Friday 30 March 2007

Tell PM: Kyoto only answer to climate woes

Adelaide Advertiser
Friday 30/3/2007 Page: 20

WE all know climate change is a global problem that needs global solutions. So the Federal Government's announcement of a $200 million fund for developing nations in the Asia-Pacific to reduce deforestation as a way to counter climate change should be just the ticket, right? Well, yes and no.

It is important to help our neighbours protect their forests, but it is also crucial that we ratify the Kyoto Protocol because that will do even more to help them tackle climate change. The remaining rainforests of Indonesia and Papua New Guinea are enormously important. They provide food, medicines and reliable clean water to thousands of forest-based communities. They are home to millions of unique birds, plants and animals.

Increasingly, these forests are also being valued by the developed world for the crucial part they play in regulating global carbon. The clearing and burning of tropical rainforests contributes about a quarter of annual global carbon dioxide emissions and this had been rising sharply in the Asia-Pacific region, identified as a "carbon hot spot" by the Global Carbon Project.

In Papua New Guinea, huge tracts of pristine rainforest are being cleared so single-species oil palm plantations can be established. In Indonesia, tropical peatlands are being drained and burned at such an alarming rate that it is adding two billion tonnes of carbon dioxide a year to our shared climate problem.

That's equivalent to nearly a tenth of the greenhouse gas emissions that are generated from burning coal, oil and natural gas. So, yes, a plan that promises to involve Australia in slowing the destruction of the world's forests and promoting sustainable forest management, as the Prime Minister's commits to, is worthy. But is it enough? No.

Another global effort exists to tackle global warming. It's called the Kyoto Protocol, which more than 150 countries have ratified. Only two developed countries have not: the U.S. and Australia. Through the Kyoto Protocol's "clean development mechanism", billions of dollars are being invested in renewable energy projects in nations such as Indonesia and China, helping them cut greenhouse pollution.
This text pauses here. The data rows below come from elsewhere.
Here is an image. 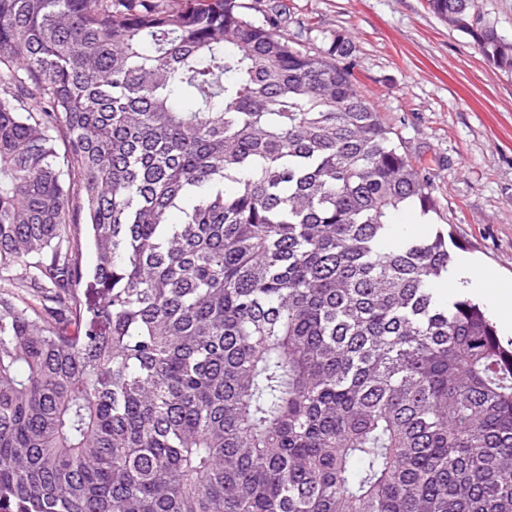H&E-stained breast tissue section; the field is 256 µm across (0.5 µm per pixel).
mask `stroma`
<instances>
[{"mask_svg": "<svg viewBox=\"0 0 512 512\" xmlns=\"http://www.w3.org/2000/svg\"><path fill=\"white\" fill-rule=\"evenodd\" d=\"M280 34L305 47L340 32L354 44L358 88L432 174L457 243L493 272L490 288L512 290V73L472 39L433 15L426 0H285ZM317 31L306 32L308 22Z\"/></svg>", "mask_w": 512, "mask_h": 512, "instance_id": "35a3bbf8", "label": "stroma"}]
</instances>
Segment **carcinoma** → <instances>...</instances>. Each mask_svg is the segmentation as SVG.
<instances>
[{
    "label": "carcinoma",
    "mask_w": 512,
    "mask_h": 512,
    "mask_svg": "<svg viewBox=\"0 0 512 512\" xmlns=\"http://www.w3.org/2000/svg\"><path fill=\"white\" fill-rule=\"evenodd\" d=\"M281 10L0 0V512H512V350L380 248L430 173Z\"/></svg>",
    "instance_id": "cac0c4a2"
}]
</instances>
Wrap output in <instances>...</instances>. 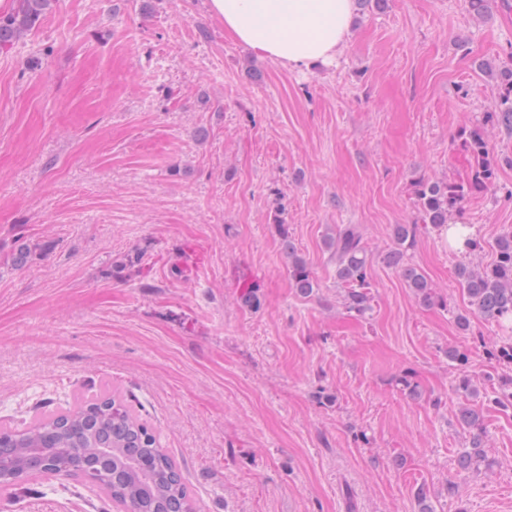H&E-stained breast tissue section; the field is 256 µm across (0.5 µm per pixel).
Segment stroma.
Masks as SVG:
<instances>
[{
    "mask_svg": "<svg viewBox=\"0 0 512 512\" xmlns=\"http://www.w3.org/2000/svg\"><path fill=\"white\" fill-rule=\"evenodd\" d=\"M506 67L512 0L482 19L468 0L355 6L335 62L304 71L254 57L208 0H55L0 52V424L112 390L196 512H512V406L490 402L512 366L487 354L512 324L470 314L456 276L512 233V131L484 121ZM474 129L498 177L454 218L481 242L467 253L420 226L414 185L468 181ZM282 224L310 295L292 286ZM339 224L360 225L371 255L362 317L323 246ZM397 224L419 227L406 260L435 304L383 261ZM21 238L52 249L13 266ZM127 254L141 269L112 277ZM463 373L482 391L489 470L458 466ZM102 499L44 475L0 488V512Z\"/></svg>",
    "mask_w": 512,
    "mask_h": 512,
    "instance_id": "stroma-1",
    "label": "stroma"
}]
</instances>
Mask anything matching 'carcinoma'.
<instances>
[{
	"label": "carcinoma",
	"mask_w": 512,
	"mask_h": 512,
	"mask_svg": "<svg viewBox=\"0 0 512 512\" xmlns=\"http://www.w3.org/2000/svg\"><path fill=\"white\" fill-rule=\"evenodd\" d=\"M53 0H19L17 9L0 16V48L14 45L36 28ZM498 106L486 115V122L512 129V68L498 75ZM473 159L470 181L439 182L421 179L415 185V197L424 226L440 229L462 209L473 193L495 185L497 171L489 159L483 135L473 130L465 140ZM415 224H397L393 228L394 248L384 263L398 271L407 286L430 305L434 294L426 277L417 268L404 263L406 251L414 244ZM288 256V272L296 291L309 295L314 279L306 261L297 254L288 231L281 233ZM325 247L336 264V280L344 289V307L349 313L364 314L372 301L369 291V257L363 234L356 224H339L325 239ZM141 263V256L126 255L112 262V276ZM459 281L474 313L494 320L512 321V234L496 242L493 262L481 269L459 266ZM459 423L472 433L470 444L460 453L459 467L465 471L488 469L485 453L483 415L463 406ZM12 444L10 462L27 465L28 449L42 448L57 457L60 474L89 481L108 493V500L126 505L129 512H192L187 487L176 466L158 444L146 423L133 417L122 404L103 392L63 412L37 418L20 427H6L0 432Z\"/></svg>",
	"instance_id": "obj_1"
}]
</instances>
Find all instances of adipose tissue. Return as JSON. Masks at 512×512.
Here are the masks:
<instances>
[{
    "instance_id": "1",
    "label": "adipose tissue",
    "mask_w": 512,
    "mask_h": 512,
    "mask_svg": "<svg viewBox=\"0 0 512 512\" xmlns=\"http://www.w3.org/2000/svg\"><path fill=\"white\" fill-rule=\"evenodd\" d=\"M224 30L254 56L291 69L334 61L349 33L352 0H208Z\"/></svg>"
}]
</instances>
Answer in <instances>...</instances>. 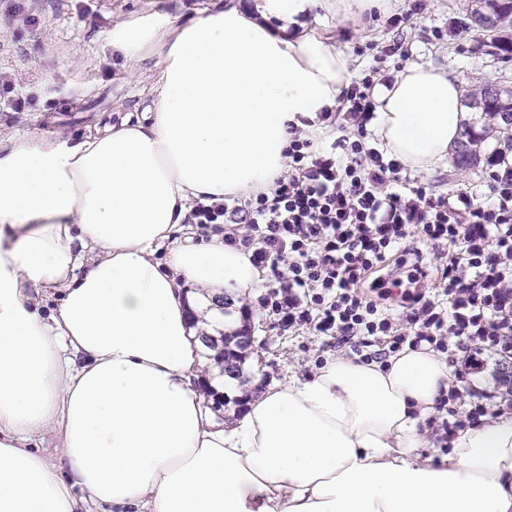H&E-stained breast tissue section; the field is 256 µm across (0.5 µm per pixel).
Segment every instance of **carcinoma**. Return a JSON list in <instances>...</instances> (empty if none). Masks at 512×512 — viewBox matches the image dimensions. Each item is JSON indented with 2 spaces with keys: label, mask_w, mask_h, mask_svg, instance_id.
<instances>
[{
  "label": "carcinoma",
  "mask_w": 512,
  "mask_h": 512,
  "mask_svg": "<svg viewBox=\"0 0 512 512\" xmlns=\"http://www.w3.org/2000/svg\"><path fill=\"white\" fill-rule=\"evenodd\" d=\"M465 26L474 33L484 53L507 63L512 40L502 33L512 29V0H468ZM468 108L480 114L481 127L466 124L458 146V161L470 167L478 160L477 146L486 133H498L512 143V89L501 78L489 79L469 91Z\"/></svg>",
  "instance_id": "carcinoma-1"
}]
</instances>
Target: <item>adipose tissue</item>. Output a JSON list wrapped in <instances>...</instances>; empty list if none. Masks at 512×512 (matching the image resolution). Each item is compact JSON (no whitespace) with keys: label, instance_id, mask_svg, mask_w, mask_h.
<instances>
[{"label":"adipose tissue","instance_id":"adipose-tissue-1","mask_svg":"<svg viewBox=\"0 0 512 512\" xmlns=\"http://www.w3.org/2000/svg\"><path fill=\"white\" fill-rule=\"evenodd\" d=\"M382 3L226 0L181 24L126 20L113 51L157 58L142 112L75 144L0 142V512H512V415L458 431L441 461L419 453L453 380L433 350L328 359L221 423L196 388L202 336L239 326L218 299L250 300L264 272L223 234L196 238L192 204L270 187L289 123L338 106L349 60L306 16L359 23ZM461 97L411 61L374 86L371 127L429 173L471 118ZM40 292L57 307L42 312ZM49 431L54 458L35 445Z\"/></svg>","mask_w":512,"mask_h":512}]
</instances>
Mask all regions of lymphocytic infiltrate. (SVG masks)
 Wrapping results in <instances>:
<instances>
[{"label":"lymphocytic infiltrate","mask_w":512,"mask_h":512,"mask_svg":"<svg viewBox=\"0 0 512 512\" xmlns=\"http://www.w3.org/2000/svg\"><path fill=\"white\" fill-rule=\"evenodd\" d=\"M389 57L410 54L400 41L384 46L318 129L290 127L287 168L270 191L206 197L187 221L203 234L223 226L225 242L250 250L269 274L259 303L279 330L350 345L366 363L424 345L447 355L455 383L444 408L462 399L483 354L512 359V162L492 157L481 188L442 195L387 158L368 125ZM428 247L434 290L393 312V289L427 278ZM394 257L410 261L406 279L381 277Z\"/></svg>","instance_id":"lymphocytic-infiltrate-1"}]
</instances>
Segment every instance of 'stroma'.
<instances>
[{"instance_id":"stroma-1","label":"stroma","mask_w":512,"mask_h":512,"mask_svg":"<svg viewBox=\"0 0 512 512\" xmlns=\"http://www.w3.org/2000/svg\"><path fill=\"white\" fill-rule=\"evenodd\" d=\"M224 0H0V77L25 96L23 111L0 112V139L28 135L48 141L74 142L118 122L122 113L140 110L150 99L155 57L126 62L113 54V27L134 16L166 14L180 19L197 16ZM421 14L402 28L385 21L358 26L338 16H321L315 28L330 32L349 59L350 74L367 67L370 56L354 52L357 44L385 46L405 41L412 59L424 60L455 75L462 87L483 83L495 71L512 75V62L501 64L475 51L463 37L465 0H423ZM497 137L480 146V161L459 168L455 160L425 174L422 180L436 194H447L480 180L489 156L503 151ZM255 341L244 351L241 384L225 388L223 413L240 411L239 398L272 380L306 376L319 360L349 354V346L326 344L304 334H280L257 300L238 305Z\"/></svg>"}]
</instances>
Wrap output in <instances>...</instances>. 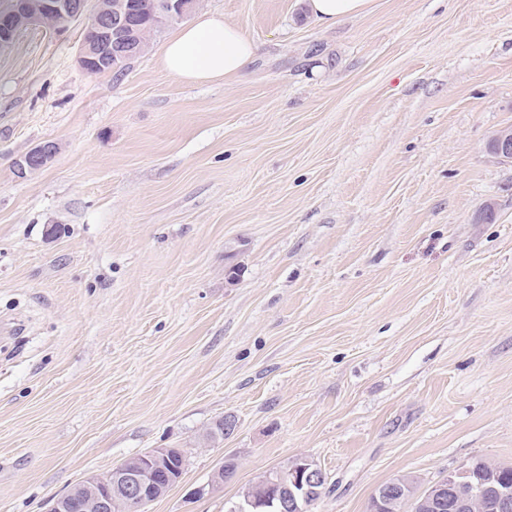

By not ratifying the protocol, we are missing out on huge investment opportunities helping countries that are struggling to meet their Kyoto targets. More than 500 projects, worth about $2.5 billion, are registered by developing counties under the mechanism. A further 1450 projects are in the pipeline between now and 2012.

This means Australian companies, many of which already have the expertise and the connections in these countries, are being denied access to more than $39 billion in investment opportunities simply because the Federal Government refuses to be part of the climate-change fight. Also, we should be ending logging in our own old-growth forests and making big cuts to Australia's greenhouse emissions.

And we could do much more to stop the scourge of illegal logging in countries to our north. To cut off the market that drives forest destruction, Australia should ban imports of illegally logged timber and support an effective timber certification scheme, so timber buyers can be confident the wood they buy comes from responsibly managed forests.

Former World Bank economist Sir Nicholas Stern said this week Australia should take up the challenge to cut greenhouse emissions by 30 per cent by 2020. This is a big challenge, but it is one Australia must address if we want to show the world we are serious about getting on top of climate change.

Don Henry is executive director of the Australian Conservation Foundation.

EU aims at big cuts
  • In early March, the 27 European Union countries committed to reduce greenhouse gas emissions to 20 per cent below 1990 levels by 2020. German Chancellor Angela Merkel said the EU would increase this to 30 per cent if "international partners'' did likewise.
  • Days later, Tony Blair announced details of a new Climate Change Bill aimed at legally binding targets for the UK to cut CO2 emissions by 26 to 32 per cent by 2020.
  • Neither of the major federal parties in Australia has a target for reducing emissions by 2020.
  • Sir Nicholas Stern says the costs of acting worldwide on climate change are much less than the costs of inaction. "We don't start from a good place, but it's not too late," he says.